* Description of the task
From the entries, return every line where the string "trees" shows up.

── Data shown

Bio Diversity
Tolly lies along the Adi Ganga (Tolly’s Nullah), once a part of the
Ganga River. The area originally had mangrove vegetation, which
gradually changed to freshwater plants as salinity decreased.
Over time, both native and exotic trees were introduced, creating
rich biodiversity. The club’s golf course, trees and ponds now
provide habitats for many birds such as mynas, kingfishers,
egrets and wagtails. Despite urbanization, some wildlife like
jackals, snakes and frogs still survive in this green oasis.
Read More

────
── Data shown

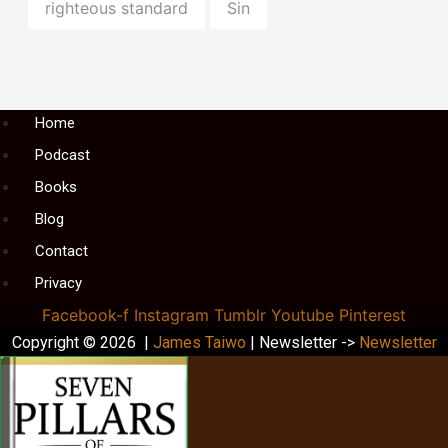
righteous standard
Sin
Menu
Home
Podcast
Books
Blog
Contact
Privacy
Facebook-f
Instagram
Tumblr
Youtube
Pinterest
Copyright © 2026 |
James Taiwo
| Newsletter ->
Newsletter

────

* Exercise response
Over time, both native and exotic trees were introduced, creating
rich biodiversity. The club’s golf course, trees and ponds now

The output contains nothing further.